Since Washington voters passed I-502 in 2012, there has been much discussion concerning how hoteliers should respond to guests who seek to use (or are caught using) marijuana on a hotel property, either in a public area or in a guest room. Could a hotel even promote itself as friendly to marijuana tourists?
Use of marijuana in view of the general public remains illegal under state law and Liquor Control Board regulations have long required liquor licensees to conduct their licensed premises in compliance with such state drug laws. Allowing guests to smoke anything, including marijuana, in public spaces may also violate public smoking laws and smoke-free workplace laws. So, it was fairly clear that guests could not use marijuana in the public areas of a hotel, and a hotel could not allow guests to use marijuana (smoked or otherwise) in any public place. But that left open the question of whether a hotel could allow guests to use marijuana in smoking-friendly rooms, either explicitly or simply by taking no affirmative action against use of marijuana in guest rooms.
Amended Liquor Control Board rules that went into effect earlier this year appear to answer this question with respect to properties with hotel liquor licenses. WAC 314-11-015 addresses the responsibilities of all liquor licensees, including hotel licensees. The amendments state that licensees and their employees may not:
Engage in or permit any employee or other person to engage in the consumption of any type of marijuana, usable marijuana, or marijuana-infused products in a liquor licensed business, including outdoor service areas or any part of the property owned or controlled by the licensee.
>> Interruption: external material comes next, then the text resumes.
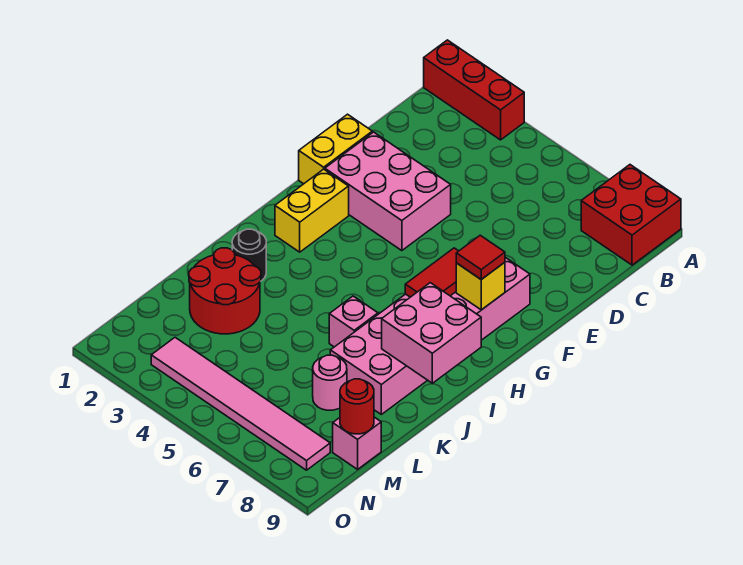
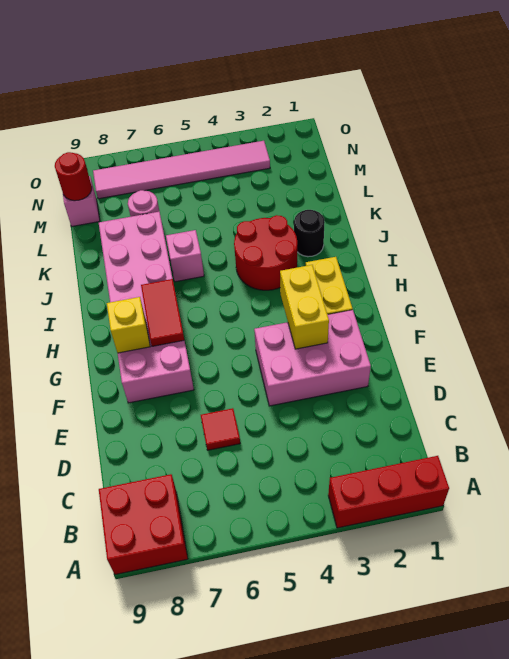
yellow 1x2 brick [299,114,372,184] -> yellow 1x2 brick moved to [280,265,329,349]
red 1x1 tile [456,235,505,279] -> red 1x1 tile moved to [201,408,240,450]
pink 2x2 brick [382,283,481,383] -> none
red 2x2 round brick [189,248,261,334] -> red 2x2 round brick moved to [234,215,297,290]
Permit any person consuming, or who has consumed within the licensed premises, any type of marijuana, usable marijuana, or marijuana-infused products to remain on any part of the licensed premises.
“Licensed premises” includes all areas under the legal control of the licensee and available to or used by customers, which would include guest rooms.
It is unclear whether the Liquor Control Board intended these amendments to require hotels with premises licenses to exclude marijuana use in guest rooms and require licensed hotels to remove patrons who have used marijuana in guest rooms. However, as written, the amended rule states that a hotel licensee may not permit any person to consume marijuana in any part of the property owned or controlled by the licensee nor remain on any part of the licensed premises after consuming marijuana on the licensed premises. The letter of these rules require licensed hotels to prohibit use of marijuana in all areas of their property, including guest rooms, and to remove patrons who are found to have consumed marijuana on their property.
Warning Regarding Federal Law: The possession, distribution, and manufacturing of marijuana is illegal under federal law, regardless of state law which may, in some jurisdictions, decriminalize such activity under certain circumstances. Penalties for violating federal drug laws are very serious. For example, a conviction on a charge of conspiracy to sell drugs carries a mandatory minimum prison term of five years for a first offense and, depending on the quantity of marijuana involved, the fine for such a conviction could be as high as $10 million. In addition, the federal government may seize, and seek the civil forfeiture of, the real or personal property used to facilitate the sale of marijuana as well as the money or other proceeds from the sale. Although the U.S. Department of Justice has noted that an effective state regulatory system, and a marijuana operation’s compliance with such a system, should be considered in the exercise of investigative and prosecutorial discretion, its authority to prosecute violations of federal law is not diminished by the passage of state laws which may decriminalize such activity. Indeed, due to the federal government’s jurisdiction over interstate commerce, when businesses provide services to marijuana producers, processors or distributors located in multiple states, they potentially face a higher level of scrutiny from federal authorities than do their customers with local operations.